(Dataset entries)
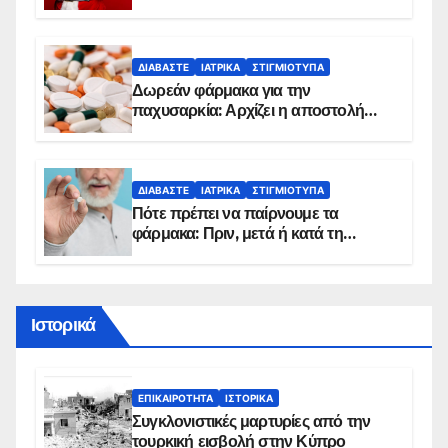
κίνδυνο, σύμφωνα με καρδιολόγο
ΔΙΑΒΆΣΤΕ
ΙΑΤΡΙΚΆ
ΣΤΙΓΜΙΌΤΥΠΑ
Δωρεάν φάρμακα για την
παχυσαρκία: Αρχίζει η αποστολή
sms για τους δικαιούχους – Οι
προϋποθέσεις ένταξης στο
πρόγραμμα
ΔΙΑΒΆΣΤΕ
ΙΑΤΡΙΚΆ
ΣΤΙΓΜΙΌΤΥΠΑ
Πότε πρέπει να παίρνουμε τα
φάρμακα: Πριν, μετά ή κατά τη
διάρκεια του φαγητού;
Ιστορικά
ΕΠΙΚΑΙΡΌΤΗΤΑ
ΙΣΤΟΡΙΚΆ
Συγκλονιστικές μαρτυρίες από την
τουρκική εισβολή στην Κύπρο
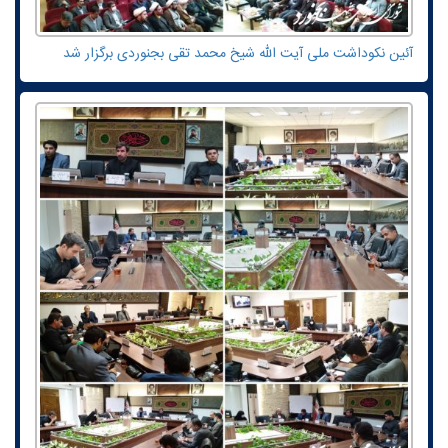
آئین نکوداشت ملی آیت الله شیخ محمد تقی بجنوردی برگزار شد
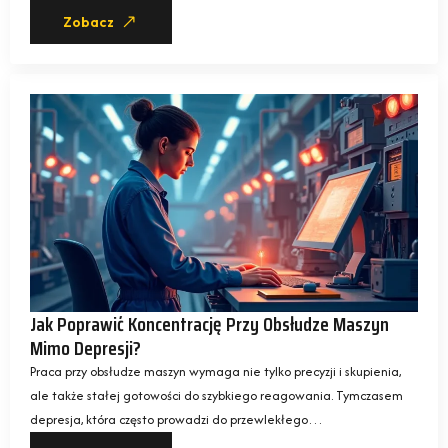
Zobacz
Jak Poprawić Koncentrację Przy Obsłudze Maszyn
Mimo Depresji?
Praca przy obsłudze maszyn wymaga nie tylko precyzji i skupienia,
ale także stałej gotowości do szybkiego reagowania. Tymczasem
depresja, która często prowadzi do przewlekłego…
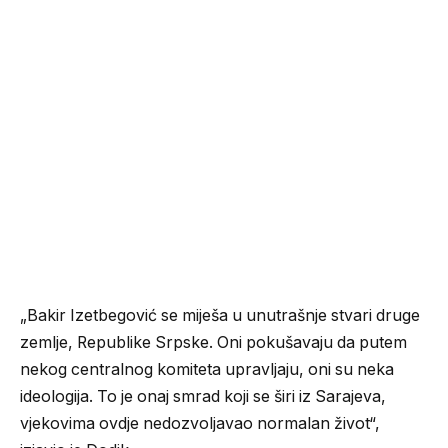
„Bakir Izetbegović se miješa u unutrašnje stvari druge
zemlje, Republike Srpske. Oni pokušavaju da putem
nekog centralnog komiteta upravljaju, oni su neka
ideologija. To je onaj smrad koji se širi iz Sarajeva,
vjekovima ovdje nedozvoljavao normalan život“,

▶ _Assignment_: Each line above is to be transcribed exactly, though its pictures are not.

▶ _Finished exercise_:
κίνδυνο, σύμφωνα με καρδιολόγο
ΔΙΑΒΆΣΤΕ
ΙΑΤΡΙΚΆ
ΣΤΙΓΜΙΌΤΥΠΑ
Δωρεάν φάρμακα για την
παχυσαρκία: Αρχίζει η αποστολή
sms για τους δικαιούχους – Οι
προϋποθέσεις ένταξης στο
πρόγραμμα
ΔΙΑΒΆΣΤΕ
ΙΑΤΡΙΚΆ
ΣΤΙΓΜΙΌΤΥΠΑ
Πότε πρέπει να παίρνουμε τα
φάρμακα: Πριν, μετά ή κατά τη
διάρκεια του φαγητού;
Ιστορικά
ΕΠΙΚΑΙΡΌΤΗΤΑ
ΙΣΤΟΡΙΚΆ
Συγκλονιστικές μαρτυρίες από την
τουρκική εισβολή στην Κύπρο
آئین نکوداشت ملی آیت الله شیخ محمد تقی بجنوردی برگزار شد
Zobacz
Jak Poprawić Koncentrację Przy Obsłudze Maszyn
Mimo Depresji?
Praca przy obsłudze maszyn wymaga nie tylko precyzji i skupienia,
ale także stałej gotowości do szybkiego reagowania. Tymczasem
depresja, która często prowadzi do przewlekłego…
„Bakir Izetbegović se miješa u unutrašnje stvari druge
zemlje, Republike Srpske. Oni pokušavaju da putem
nekog centralnog komiteta upravljaju, oni su neka
ideologija. To je onaj smrad koji se širi iz Sarajeva,
vjekovima ovdje nedozvoljavao normalan život“,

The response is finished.